Sin embargo, la razón por la que no entiendo las películas de tipos duros son precisamente los tipos duros. Sabemos que un tipo duro, sea gangster o detective privado, es: muy duro y muy listo, tiene a la chica loca por él  y no se suele pegar con nadie porque su sola presencia física de tipo duro basta para infundir temor en sus enemigos, que sólo se atreven a enfrentarse a él escondidos tras una pistola (los muy cobardes). Hasta aquí todo claro.

Pues bien, con la definición de tipo duro fresca en mente, ¿alguien me puede explicar por qué los tipos duros por antonomasia son Humphrey Bogart, Edward G. Robinson y James Cagney? ¿La profesión de director de casting no se había inventado entonces?

Humphrey Bogart, Edward G. Robinson y James Cagney… los duros entre los duros, los chicos más rudos de la jungla de asfalto, los… ¿sabe alguien si alguno de ellos levantaba más de dos palmos del suelo? Ninguno de los tres tenía ni media hostia y había que agacharse para pegarles en la cara. No era serio aquello.

Humphrey Bogart, el más grande de todos, dicen. Supongo que cuando lo dicen no se refieren ni a altura (1,70) ni a envergadura.  No era creíble que un señor bajito entrado en años fuese por la vida diciendo inconveniencias con gran facilidad sin que le hubiesen roto ya la cara por diez sitios distintos. Aunque lo peor de Bogart es que en muchas de sus películas de tipo duro aprovecha cualquier ocasión para calmar a la chica recordándole que se le da bastante bien abofetear… ver para creer. Estoy completamente seguro de que si fuese al revés y la chica le hubiese soltado un par de bofetadas suaves lo hubiese lisiado de por vida. Menos mal que tras explotarlo como durísimo dejaron que se luciese con otros papeles más coherentes con su apariencia como el que tiene en La reina de África.

Con Edward G. Robinson no sé por dónde empezar. Si Bogart era bajito Edward G. Robinson es un enano que se ha escapado del circo…  aunque un enano muy duro,  por descontado. Además de duro también era un enano muy afortunado, porque que yo sepa en ninguna película le saltan todos los dientes, cuando con una patada no demasiado alta habría sobrado. Otro más que se redimiría como actor en películas como La mujer del cuadro. Por cierto, su primo escribe muchísimos libros y lleva muchos años amargándoles la existencia a los norcoreanos.

Los hermanos Tonetti, preparando su último número para el circo

Los hermanos Tonetti, preparando su último número para el circo

Por último tenemos a James Cagney, que tampoco era un coloso, precisamente. Por lo menos Cagney aparece en las películas de gangsters apuntalando la autoridad de sus imponentes 1,65 metros de estatura con una pistola (es curioso, pero es un recurso que suele conferir bastante autoridad), no como Bogart, que sólo la sacaba hacia el final de la película. A pesar de todo, yo a James Cagney le perdono lo que sea porque es el protagonista de una de mis películas favoritas.

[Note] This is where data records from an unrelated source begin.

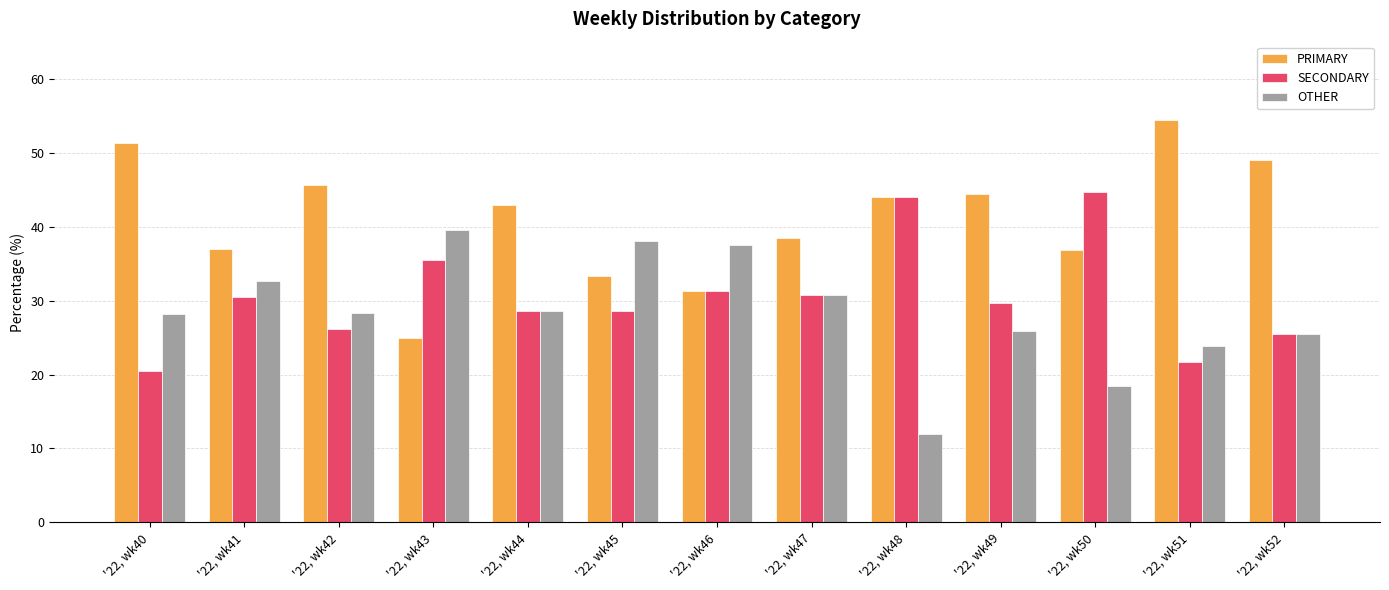

Is the value of PRIMARY at '22, wk51 greater than the value of OTHER at '22, wk51?

Yes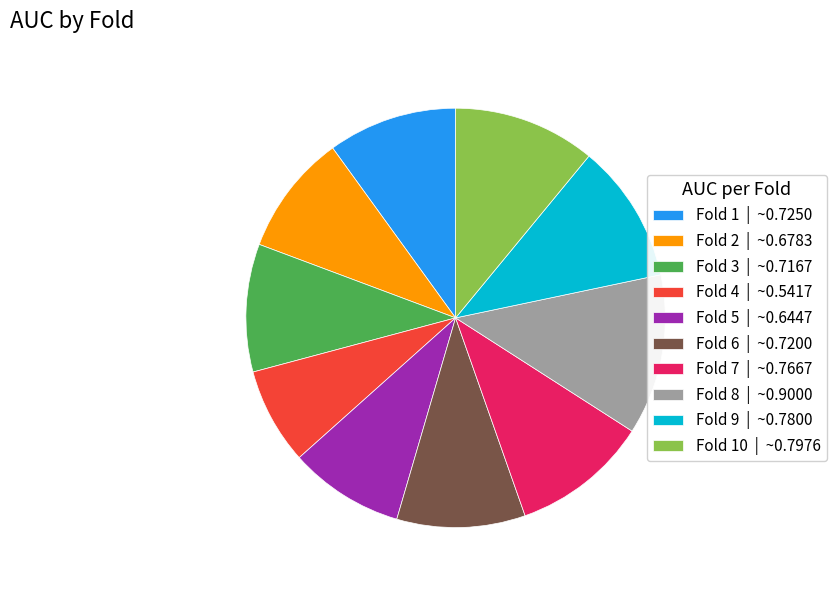

The Fold 10 | ~0.7976 slice represents 11% of the pie. True or false?

True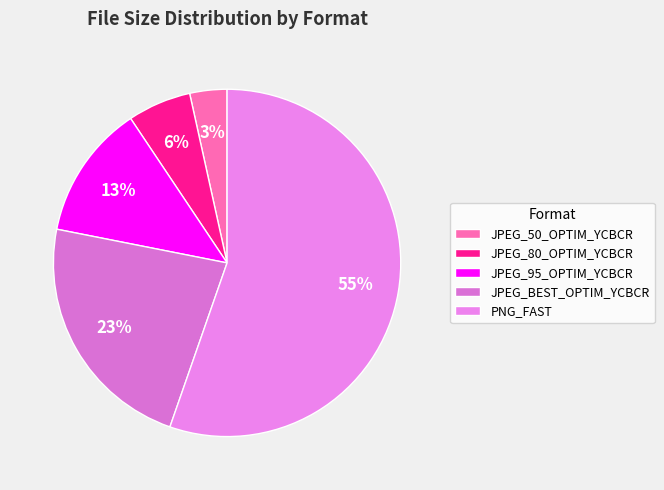

Rank the categories by value from lowest to highest.

JPEG_50_OPTIM_YCBCR, JPEG_80_OPTIM_YCBCR, JPEG_95_OPTIM_YCBCR, JPEG_BEST_OPTIM_YCBCR, PNG_FAST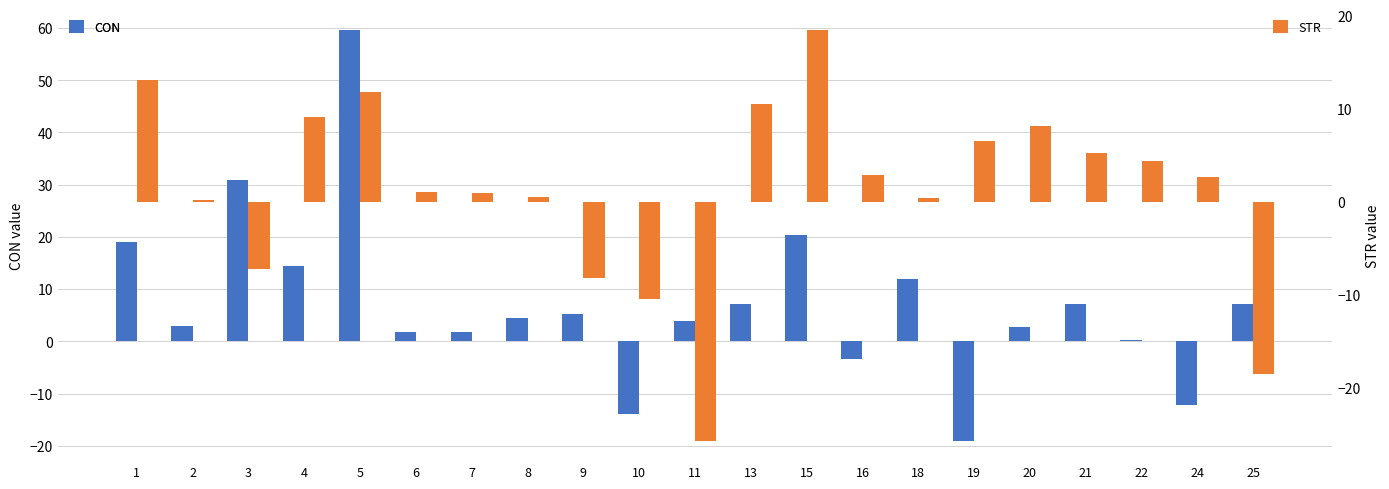

At which category is the sum across all series the highest?

5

James Cagney y su peinado escolar

James Cagney y su peinado escolar

Lo único que puedo decir en defensa de estos tres intentos de tipo duro es que al menos se trataba de grandes actores. Quizás eso es lo que salva sus películas de hombres de mirada de acero de la carcajada general y el ridículo más espantoso.

Afortunadamente siempre quedó alguien para defender el pabellón de los tipos duros porque era un auténtico tipo duro: físico de tipo duro y cara de tipo duro. Damas y caballeros, una gran reverencia para el grandísimo Robert Mitchum, buen tipo duro y mejor actor. Aún hay noches en que el predicador Harry Powell vuelve para envenenar mis sueños.